• ABOUT THIS TASK:
Scan the entries below for "фоне" and copy each line that holds it.

• EXERCISE MATERIAL:
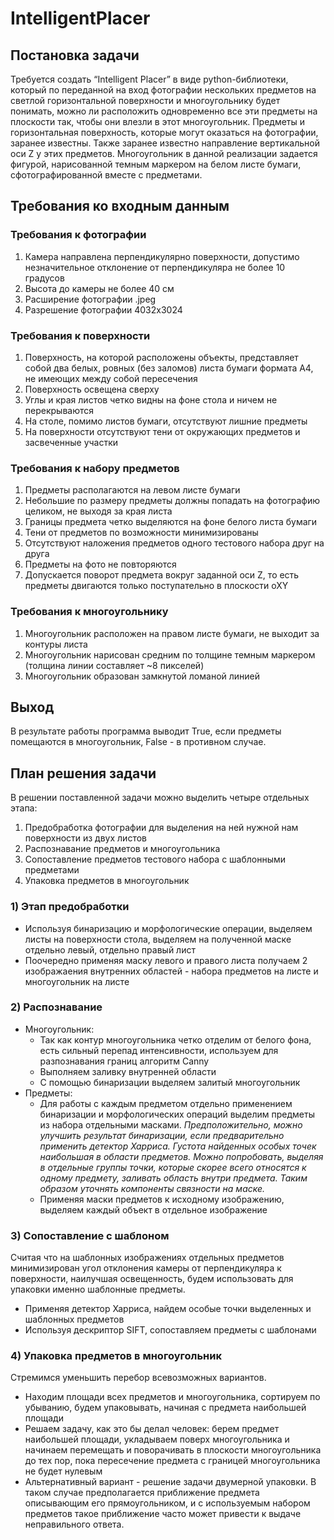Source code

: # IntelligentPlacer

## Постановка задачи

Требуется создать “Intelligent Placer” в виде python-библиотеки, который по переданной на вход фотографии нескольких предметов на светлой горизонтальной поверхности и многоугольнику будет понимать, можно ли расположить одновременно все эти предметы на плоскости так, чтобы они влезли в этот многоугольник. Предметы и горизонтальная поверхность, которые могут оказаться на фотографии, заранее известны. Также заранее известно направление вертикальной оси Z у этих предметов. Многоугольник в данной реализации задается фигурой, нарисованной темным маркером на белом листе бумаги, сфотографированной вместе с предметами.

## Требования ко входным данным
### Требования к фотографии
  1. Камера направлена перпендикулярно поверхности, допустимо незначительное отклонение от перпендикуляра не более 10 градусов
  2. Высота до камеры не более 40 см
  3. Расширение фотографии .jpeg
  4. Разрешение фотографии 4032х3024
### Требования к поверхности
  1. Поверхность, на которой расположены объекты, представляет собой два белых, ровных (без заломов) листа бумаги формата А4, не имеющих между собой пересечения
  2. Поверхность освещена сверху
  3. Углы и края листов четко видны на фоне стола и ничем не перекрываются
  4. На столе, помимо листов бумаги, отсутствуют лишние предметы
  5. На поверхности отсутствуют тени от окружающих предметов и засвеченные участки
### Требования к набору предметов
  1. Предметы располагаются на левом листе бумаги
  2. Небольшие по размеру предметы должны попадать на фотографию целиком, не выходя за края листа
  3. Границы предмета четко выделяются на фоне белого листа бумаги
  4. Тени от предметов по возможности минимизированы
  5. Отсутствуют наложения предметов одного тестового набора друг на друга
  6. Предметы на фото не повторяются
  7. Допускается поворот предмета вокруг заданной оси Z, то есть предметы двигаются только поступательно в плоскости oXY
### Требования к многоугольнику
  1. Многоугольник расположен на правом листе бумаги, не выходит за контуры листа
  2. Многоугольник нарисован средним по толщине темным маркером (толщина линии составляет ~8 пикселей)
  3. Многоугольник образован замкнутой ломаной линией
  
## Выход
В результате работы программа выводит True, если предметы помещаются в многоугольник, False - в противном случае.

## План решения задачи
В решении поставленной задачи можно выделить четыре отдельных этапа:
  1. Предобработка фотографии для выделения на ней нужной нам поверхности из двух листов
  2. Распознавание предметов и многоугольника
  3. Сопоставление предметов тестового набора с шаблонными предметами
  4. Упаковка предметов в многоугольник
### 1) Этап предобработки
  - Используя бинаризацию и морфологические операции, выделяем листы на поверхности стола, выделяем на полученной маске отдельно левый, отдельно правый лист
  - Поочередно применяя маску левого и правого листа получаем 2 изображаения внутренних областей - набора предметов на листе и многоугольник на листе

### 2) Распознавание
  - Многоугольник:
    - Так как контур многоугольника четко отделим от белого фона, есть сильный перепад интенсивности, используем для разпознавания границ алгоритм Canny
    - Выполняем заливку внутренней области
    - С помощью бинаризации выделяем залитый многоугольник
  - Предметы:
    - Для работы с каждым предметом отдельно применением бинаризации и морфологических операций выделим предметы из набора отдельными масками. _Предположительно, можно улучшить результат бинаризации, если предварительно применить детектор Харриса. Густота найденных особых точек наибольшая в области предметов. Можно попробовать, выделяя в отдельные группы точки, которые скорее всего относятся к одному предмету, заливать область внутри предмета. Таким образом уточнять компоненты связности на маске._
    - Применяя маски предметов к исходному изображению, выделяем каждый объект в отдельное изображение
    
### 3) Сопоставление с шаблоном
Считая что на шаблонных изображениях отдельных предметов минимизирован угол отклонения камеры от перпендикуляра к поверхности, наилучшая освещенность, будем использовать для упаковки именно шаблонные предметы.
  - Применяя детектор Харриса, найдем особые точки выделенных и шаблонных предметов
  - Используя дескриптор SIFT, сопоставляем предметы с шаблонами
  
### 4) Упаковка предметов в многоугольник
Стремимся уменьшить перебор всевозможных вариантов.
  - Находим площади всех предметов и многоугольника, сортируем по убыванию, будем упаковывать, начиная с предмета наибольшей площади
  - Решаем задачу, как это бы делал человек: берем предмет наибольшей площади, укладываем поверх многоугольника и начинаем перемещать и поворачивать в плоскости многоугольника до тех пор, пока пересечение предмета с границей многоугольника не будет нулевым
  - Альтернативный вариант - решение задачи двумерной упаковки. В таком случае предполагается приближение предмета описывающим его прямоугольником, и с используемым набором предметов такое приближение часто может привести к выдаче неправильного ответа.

• EXPECTED OUTPUT:
  3. Углы и края листов четко видны на фоне стола и ничем не перекрываются
  3. Границы предмета четко выделяются на фоне белого листа бумаги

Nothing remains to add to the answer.